Another beautiful Saturday and I’m stuck at my computer, writing. I shouldn’t complain, I know. I am doing this because I want to but it does make me feel a little guilty that I’m sitting here in the semi-darkness typing away. There’s a whole world of possibilities out there …

The answer to this dilemma is that I need to earn enough of a living with WRITING so I can quit my day job. What a luxury to write without restricting that creative time to evenings and weekends. Maybe. Someday.

Chances are, if you’ve ever allowed friends or family to read your fiction, they’ve wondered if one of your characters were based on them.

I sent a close friend a copy of my novel and she immediately assumed the person who was murdered—described as a relatively empty headed, annoying person—was herself. I had based the murder victim on someone I knew, but it wasn’t my close friend and I was surprised that she would see herself in the character.

I’ve also had family members ask me, “When did that happen to you?” Of course, the event may have loosely happened to me or to someone I knew, but I’m always shocked that people, knowing they’re reading a novel, assume that I’m writing a journal rather then a complete work of fiction.

One of the novels I’m working on is about three sisters, murder and an abusive father. I have two sisters who I know will assume the characters are all about them. My father, who will never read the book unless and until it’s published, will without a doubt, assume the story is all about him. He will be furious. He will also be wrong.

Part of my enjoyment in writing is to create things that I haven’t seen, to shape a world that I can control and to meet people I don’t know. I take a little bit of this, a little bit of that and mix it together to hopefully create something enjoyable to read. Parts of me, parts of my friends, parts of the truth and parts of what never would or could happen. I use it all.

And if anyone did ask me, “Is that character me?” and it was-- I’d quickly and easily lie.

Do you just want to have your ego stroked or do you want to hear the truth? If you give someone one of your stories to read do you only want to hear that it’s great? Or do you want to know that you’ve switched POVs a zillion times, that your descriptions are cliché or that your plot is full of holes?

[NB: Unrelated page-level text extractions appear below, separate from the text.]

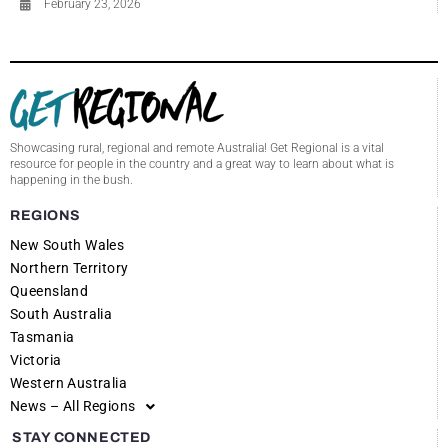
February 23, 2026
Showcasing rural, regional and remote Australia! Get Regional is a vital
resource for people in the country and a great way to learn about what is
happening in the bush.
REGIONS
New South Wales
Northern Territory
Queensland
South Australia
Tasmania
Victoria
Western Australia
News – All Regions
STAY CONNECTED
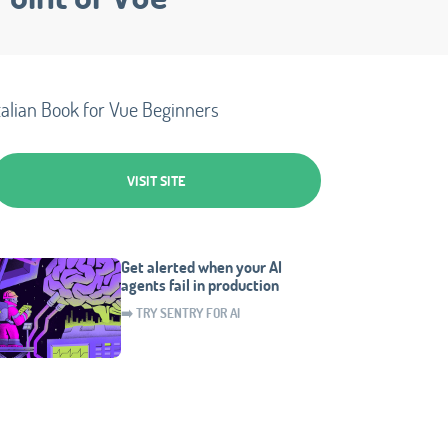
talian Book for Vue Beginners
VISIT SITE
Get alerted when your AI
agents fail in production
➡️ TRY SENTRY FOR AI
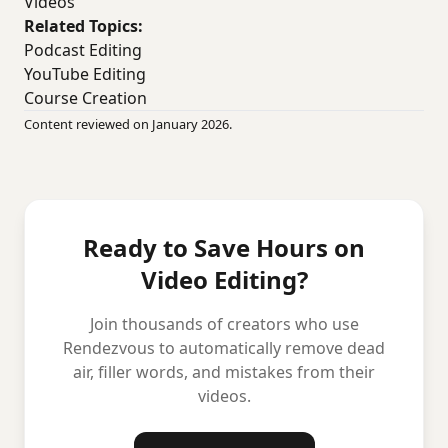
Videos
Related Topics:
Podcast Editing
YouTube Editing
Course Creation
Content reviewed on January 2026.
Ready to Save Hours on
Video Editing?
Join thousands of creators who use
Rendezvous to automatically remove dead
air, filler words, and mistakes from their
videos.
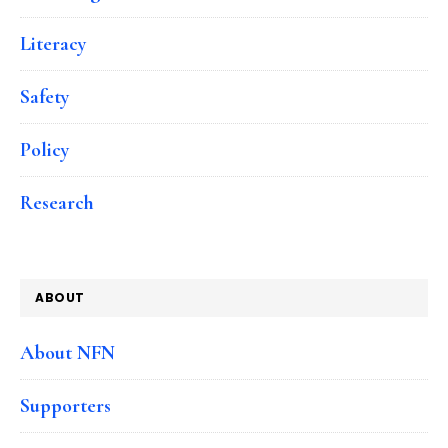
Literacy
Safety
Policy
Research
ABOUT
About NFN
Supporters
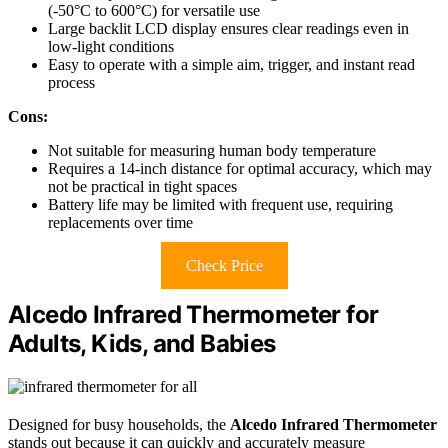
(-50°C to 600°C) for versatile use
Large backlit LCD display ensures clear readings even in
low-light conditions
Easy to operate with a simple aim, trigger, and instant read
process
Cons:
Not suitable for measuring human body temperature
Requires a 14-inch distance for optimal accuracy, which may
not be practical in tight spaces
Battery life may be limited with frequent use, requiring
replacements over time
Check Price
Alcedo Infrared Thermometer for
Adults, Kids, and Babies
Designed for busy households, the
Alcedo Infrared Thermometer
stands out because it can quickly and accurately measure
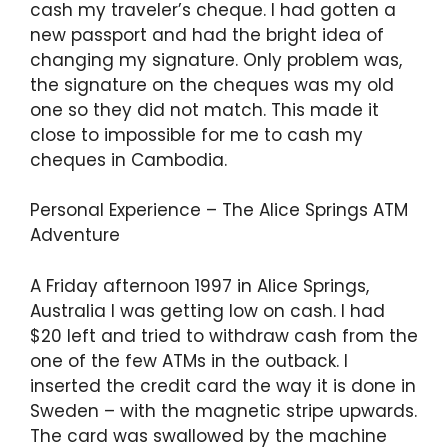
cash my traveler’s cheque. I had gotten a
new passport and had the bright idea of
changing my signature. Only problem was,
the signature on the cheques was my old
one so they did not match. This made it
close to impossible for me to cash my
cheques in Cambodia.
Personal Experience – The Alice Springs ATM
Adventure
A Friday afternoon 1997 in Alice Springs,
Australia I was getting low on cash. I had
$20 left and tried to withdraw cash from the
one of the few ATMs in the outback. I
inserted the credit card the way it is done in
Sweden – with the magnetic stripe upwards.
The card was swallowed by the machine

Criticism is not always easy to take but I’d rather hear that my plot is full of holes then to go around thinking I’ve written something brilliant when its crap. Unfortunately, most people who are willing to read your work are less likely to say they don’t like it because they don’t want to hurt your feelings. Personally, I’d rather have my feelings hurt then to not know that the work sucks. Hurt my feelings already. Tell me it’s boring. Tell me it’s unlikely. Tell me you were annoyed reading the junk.